Meet the LSI MegaRAID SAS 9285CV-8e, one of the most junior RAID controllers you can buy for a server. When he’s bored, he has a couple of homework tasks he likes to perform: Patrol Read and Consistency Check. Between these two, he’s checking all of the drives in the array to make sure they match each other, and that they can successfully read and write data.
This helps catch storage failures earlier with less data loss.
You don’t have to configure this or set up a schedule – he just knows to do it because that’s what he does. It’s his job. You trusted him with your data, so every now and then, he does his homework.
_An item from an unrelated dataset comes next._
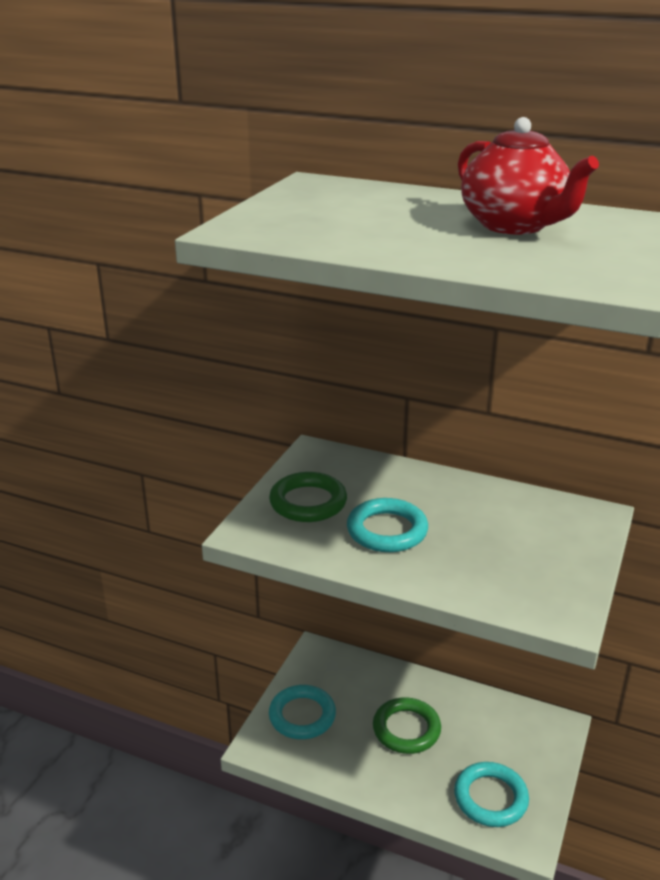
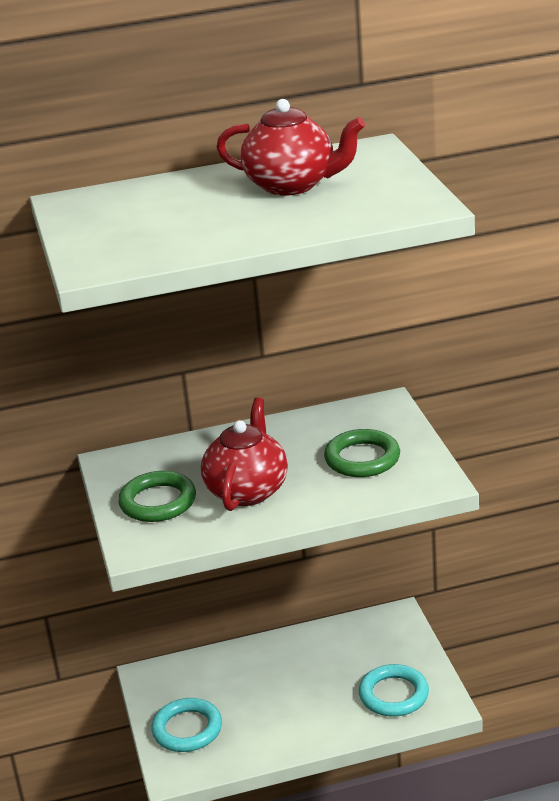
camera: 35 degrees left, 0 degrees up
turquoise ring [347,498,428,552] -> red teapot [201,398,288,511]
green ring [373,697,441,754] -> green ring moved to [324,429,400,477]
SQL Server needs to do that.
Some of the pieces are there – for example, SQL Server already has the ability to watch for idle CPU times and run Agent jobs when it’s bored. For starters, that’d probably be good enough to save a lot of small businesses from heartache. For the databases over, say, 100GB, it’d be really awesome to have resumable physical_only corruption checking – tracking which pages have been checked (just like how the differential bitmap tracks page changes), with page activity reset when the page is changed (again, just like the differential bitmap.) This wouldn’t count the same as a real CHECKDB, which needs to do things like compare index contents – but holy mackerel, it’d be better than what we have now.
Because I’m just so tired of seeing corruption problems, and we can’t expect admins to know how this stuff works. I know, dear reader, you think admins should know how to set up and run corruption checking because it’s just so doggone important, you say.
But if it’s so important…
Why isn’t SQL Server doing it in the background automatically like $30 RAID cards have been doing for decades?